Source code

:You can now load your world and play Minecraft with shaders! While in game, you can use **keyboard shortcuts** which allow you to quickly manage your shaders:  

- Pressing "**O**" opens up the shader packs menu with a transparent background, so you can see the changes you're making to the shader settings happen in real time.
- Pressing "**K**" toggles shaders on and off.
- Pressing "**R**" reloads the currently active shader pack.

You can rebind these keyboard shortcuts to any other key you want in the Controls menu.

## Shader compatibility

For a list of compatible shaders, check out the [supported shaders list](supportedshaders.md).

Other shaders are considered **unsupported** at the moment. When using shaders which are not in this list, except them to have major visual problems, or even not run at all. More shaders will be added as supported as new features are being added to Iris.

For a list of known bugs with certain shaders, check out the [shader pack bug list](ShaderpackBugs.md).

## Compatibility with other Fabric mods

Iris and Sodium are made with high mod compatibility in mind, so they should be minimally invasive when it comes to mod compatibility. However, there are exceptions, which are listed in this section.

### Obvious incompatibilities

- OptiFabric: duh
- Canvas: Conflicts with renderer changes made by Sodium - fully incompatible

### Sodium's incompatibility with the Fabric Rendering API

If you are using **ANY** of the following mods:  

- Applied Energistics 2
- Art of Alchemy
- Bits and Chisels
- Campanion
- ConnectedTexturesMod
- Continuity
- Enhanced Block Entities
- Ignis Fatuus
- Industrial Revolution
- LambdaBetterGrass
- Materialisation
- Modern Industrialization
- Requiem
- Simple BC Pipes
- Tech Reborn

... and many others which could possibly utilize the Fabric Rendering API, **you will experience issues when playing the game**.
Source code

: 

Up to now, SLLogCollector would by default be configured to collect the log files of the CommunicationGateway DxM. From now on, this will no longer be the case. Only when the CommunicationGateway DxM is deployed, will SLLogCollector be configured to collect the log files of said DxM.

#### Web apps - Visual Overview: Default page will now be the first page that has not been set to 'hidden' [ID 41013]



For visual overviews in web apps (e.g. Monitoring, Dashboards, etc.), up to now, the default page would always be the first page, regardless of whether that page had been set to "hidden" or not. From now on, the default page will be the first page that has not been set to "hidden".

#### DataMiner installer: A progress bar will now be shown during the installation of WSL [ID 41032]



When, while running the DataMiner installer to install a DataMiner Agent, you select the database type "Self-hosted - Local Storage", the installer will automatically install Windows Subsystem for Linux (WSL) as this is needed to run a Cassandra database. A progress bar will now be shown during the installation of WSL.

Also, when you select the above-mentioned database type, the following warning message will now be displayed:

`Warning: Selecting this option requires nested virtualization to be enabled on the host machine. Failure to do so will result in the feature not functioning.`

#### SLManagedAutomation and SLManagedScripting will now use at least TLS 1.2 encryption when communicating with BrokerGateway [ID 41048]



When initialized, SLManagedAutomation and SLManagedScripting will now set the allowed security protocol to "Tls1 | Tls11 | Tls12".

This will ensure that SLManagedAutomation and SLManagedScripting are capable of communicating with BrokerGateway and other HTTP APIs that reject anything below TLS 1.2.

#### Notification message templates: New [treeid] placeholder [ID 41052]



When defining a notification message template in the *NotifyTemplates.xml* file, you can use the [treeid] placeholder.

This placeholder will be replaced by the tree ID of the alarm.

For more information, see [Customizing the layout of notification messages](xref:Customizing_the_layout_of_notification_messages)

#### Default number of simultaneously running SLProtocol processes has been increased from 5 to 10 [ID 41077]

────────────────────

### Problem details
Start to finish, give the listing again exactly.

### Output for this exercise
Source code

:You can now load your world and play Minecraft with shaders! While in game, you can use **keyboard shortcuts** which allow you to quickly manage your shaders:  

- Pressing "**O**" opens up the shader packs menu with a transparent background, so you can see the changes you're making to the shader settings happen in real time.
- Pressing "**K**" toggles shaders on and off.
- Pressing "**R**" reloads the currently active shader pack.

You can rebind these keyboard shortcuts to any other key you want in the Controls menu.

## Shader compatibility

For a list of compatible shaders, check out the [supported shaders list](supportedshaders.md).

Other shaders are considered **unsupported** at the moment. When using shaders which are not in this list, except them to have major visual problems, or even not run at all. More shaders will be added as supported as new features are being added to Iris.

For a list of known bugs with certain shaders, check out the [shader pack bug list](ShaderpackBugs.md).

## Compatibility with other Fabric mods

Iris and Sodium are made with high mod compatibility in mind, so they should be minimally invasive when it comes to mod compatibility. However, there are exceptions, which are listed in this section.

### Obvious incompatibilities

- OptiFabric: duh
- Canvas: Conflicts with renderer changes made by Sodium - fully incompatible

### Sodium's incompatibility with the Fabric Rendering API

If you are using **ANY** of the following mods:  

- Applied Energistics 2
- Art of Alchemy
- Bits and Chisels
- Campanion
- ConnectedTexturesMod
- Continuity
- Enhanced Block Entities
- Ignis Fatuus
- Industrial Revolution
- LambdaBetterGrass
- Materialisation
- Modern Industrialization
- Requiem
- Simple BC Pipes
- Tech Reborn

... and many others which could possibly utilize the Fabric Rendering API, **you will experience issues when playing the game**.
Source code

: 

Up to now, SLLogCollector would by default be configured to collect the log files of the CommunicationGateway DxM. From now on, this will no longer be the case. Only when the CommunicationGateway DxM is deployed, will SLLogCollector be configured to collect the log files of said DxM.

#### Web apps - Visual Overview: Default page will now be the first page that has not been set to 'hidden' [ID 41013]



For visual overviews in web apps (e.g. Monitoring, Dashboards, etc.), up to now, the default page would always be the first page, regardless of whether that page had been set to "hidden" or not. From now on, the default page will be the first page that has not been set to "hidden".

#### DataMiner installer: A progress bar will now be shown during the installation of WSL [ID 41032]



When, while running the DataMiner installer to install a DataMiner Agent, you select the database type "Self-hosted - Local Storage", the installer will automatically install Windows Subsystem for Linux (WSL) as this is needed to run a Cassandra database. A progress bar will now be shown during the installation of WSL.

Also, when you select the above-mentioned database type, the following warning message will now be displayed:

`Warning: Selecting this option requires nested virtualization to be enabled on the host machine. Failure to do so will result in the feature not functioning.`

#### SLManagedAutomation and SLManagedScripting will now use at least TLS 1.2 encryption when communicating with BrokerGateway [ID 41048]



When initialized, SLManagedAutomation and SLManagedScripting will now set the allowed security protocol to "Tls1 | Tls11 | Tls12".

This will ensure that SLManagedAutomation and SLManagedScripting are capable of communicating with BrokerGateway and other HTTP APIs that reject anything below TLS 1.2.

#### Notification message templates: New [treeid] placeholder [ID 41052]



When defining a notification message template in the *NotifyTemplates.xml* file, you can use the [treeid] placeholder.

This placeholder will be replaced by the tree ID of the alarm.

For more information, see [Customizing the layout of notification messages](xref:Customizing_the_layout_of_notification_messages)

#### Default number of simultaneously running SLProtocol processes has been increased from 5 to 10 [ID 41077]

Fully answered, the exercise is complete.